Mehr über das Projekt:
Steyr ist in erster Linie für die Produktion von Traktoren, Fahrädern, Waffen und Lastwägen bekannt. Weniger bekannt ist, dass es auch mehrere Besteckfabriken gab, die gut vernetzt waren und auch für andere bekannte Besteckmarken, wie etwa für die Firma Berndorf in NÖ, produzierten.
Nur wenige kennen die Geschichte des Amboss-Werkes in Neuzeug/Sierning. Dort wurden ab den 1950er Jahren unter dem Einfluss namhafter Designer_innen Bestecke neu gestaltet und teilweise avantgardistisch interpretiert (u.a. von Oswald Härtel, Carl Auböck, Helmut Alder und Janos Megyik).
Das Besteck-Portfolio, das dabei entstand und international vertrieben wurde, ist einzigartig für den Raum Steyr. Die Bestecke sind in ihrer ästhetischen Qualität gleichauf mit bekannten Bestecken aus Skandinavien oder Italien.
Die Geschichte des Neuzeughammers und der Amboss-Bestecke ist ein prototypisches Beispiel dafür, wie eine fundierte lokale Tradition durch Weitblick und Einfluss von Außen zu neuer Gestaltung finden kann. Die Bestecke aus Neuzeug und sind heute gefragte Sammelobjekte und in zahlreichen Museen vertreten.
Die Ausstellung will das Wissen und die Bestecke zurück nach Steyr bringen und diese beeindruckende Entwicklung und Gestaltung am Ort ihrer Entstehung zeigen und wieder bekannt machen.
Die Kunstausstellung, die gemeinsam mit den Bestecken gezeigt wird, nimmt Bezug auf die eingangs erwähnten Produkte, die in Steyr produziert wurden bzw. werden und thematisiert ihre, je nach Einsatz und Verwendung, inhärente Ambivalenz.
Geschichtlicher Hintergrund
Die Oberösterreichische Eisenwurzen bezieht ihren Namen aus dem Vorhandensein von Holz, Kohle, Eisen und Wasserkraft. Schmiedeeisen, Sensen- und Nagelschmieden, Waffen, Besteck und Fahrzeuge sind spezifische Produkte dieser Region. Die aus der Kleineisenindustrie des 19. Jahrhunderts und der Industrialisierung hervorgegangene Unternehmensstruktur prägt das Leben in Oberösterreich noch heute.
Der Zuzug von Messerern aufgrund der idealen Infrastruktur aber auch die Ausweisung von Einwohnern nach dem 30-jährigen Krieg wegen der Reformation nahm Einfluss auf die Entwicklung der Eisenwurzen.

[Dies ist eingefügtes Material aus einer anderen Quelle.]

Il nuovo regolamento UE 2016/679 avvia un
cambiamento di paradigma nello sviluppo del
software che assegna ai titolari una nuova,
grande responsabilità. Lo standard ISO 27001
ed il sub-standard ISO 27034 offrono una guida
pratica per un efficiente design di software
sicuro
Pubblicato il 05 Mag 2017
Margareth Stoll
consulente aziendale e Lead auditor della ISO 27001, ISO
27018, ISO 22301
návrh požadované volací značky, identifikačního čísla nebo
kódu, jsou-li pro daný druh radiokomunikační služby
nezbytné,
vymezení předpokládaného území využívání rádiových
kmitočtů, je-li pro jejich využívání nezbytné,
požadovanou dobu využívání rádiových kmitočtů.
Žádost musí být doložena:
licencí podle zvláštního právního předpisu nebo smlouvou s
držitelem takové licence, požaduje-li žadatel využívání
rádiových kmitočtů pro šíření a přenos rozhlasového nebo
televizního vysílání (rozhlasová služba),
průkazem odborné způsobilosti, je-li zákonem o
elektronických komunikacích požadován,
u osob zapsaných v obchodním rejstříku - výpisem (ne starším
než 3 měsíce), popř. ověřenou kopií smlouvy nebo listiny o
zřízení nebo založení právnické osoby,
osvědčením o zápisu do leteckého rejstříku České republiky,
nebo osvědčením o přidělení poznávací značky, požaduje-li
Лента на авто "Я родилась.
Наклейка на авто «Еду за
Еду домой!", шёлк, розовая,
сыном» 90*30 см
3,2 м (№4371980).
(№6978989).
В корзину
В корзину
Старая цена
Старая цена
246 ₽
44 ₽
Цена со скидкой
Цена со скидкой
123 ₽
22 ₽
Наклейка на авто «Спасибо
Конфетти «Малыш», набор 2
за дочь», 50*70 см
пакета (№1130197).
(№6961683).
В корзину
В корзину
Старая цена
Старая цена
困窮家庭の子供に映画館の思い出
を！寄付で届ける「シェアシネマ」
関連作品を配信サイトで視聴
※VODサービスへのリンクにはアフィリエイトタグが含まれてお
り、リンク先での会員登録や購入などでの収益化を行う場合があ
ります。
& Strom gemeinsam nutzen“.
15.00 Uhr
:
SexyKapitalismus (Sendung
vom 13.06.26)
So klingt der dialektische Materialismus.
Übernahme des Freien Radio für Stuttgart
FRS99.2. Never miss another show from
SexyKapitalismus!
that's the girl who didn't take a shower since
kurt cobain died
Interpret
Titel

Am Beispiel des Besteckerzeugers Neuzeughammer Ambosswerk soll die Bedeutung des Einflusses von außen auf die Tradition der Marke anschaulich dargestellt werden.
Das Unternehmen bestand von 1769 bis 1976 und ist aus dem Zusammenschluss der Ignatz Bandl Eisen- und Stahlwarenfabrik und Otto Christ Neuzeuger Messer- und Stahlwarenfabrik zu den Merkurwerken Ignatz Bandl und Otto Christ GesmbH entstanden. Ab 1945, unter Hans Malzacher, firmierte das Unternehmen unter dem Namen Neuzeughammer Messer- und Stahlwarenfabrik GesmbH, später dann Neuzeughammer Ambosswerk.
Der bisher konventionelle Bestecke produzierende Betrieb erfuhr unter dem Einfluss der Familie Malzacher eine Änderung der Firmenphilosophie. Ab Mitte der 50-er Jahre wurde die Produktion zunehmend auf eigene Designentwürfe moderner Bestecke aus rostfreiem Stahl umgestellt. Designer aus Wien, München und Budapest bestimmen die Entwicklung der Ambosswerke.
Durch den Einfluss von Außen, auch Hans Malzacher ist nicht aus Oberösterreich (Traisen/NÖ), ist ein neues Markenbild entstanden welches heute die Tradition der Ambosswerke darstellt.
Wird Tradition nicht weiterentwickelt und verbleibt ohne den belebenden Einfluss der Innovation, so verharrt sie in Folklore. Ebenso verhält es sich mit dem Begriff Heimat – ohne Veränderung ist diese nicht zu haben.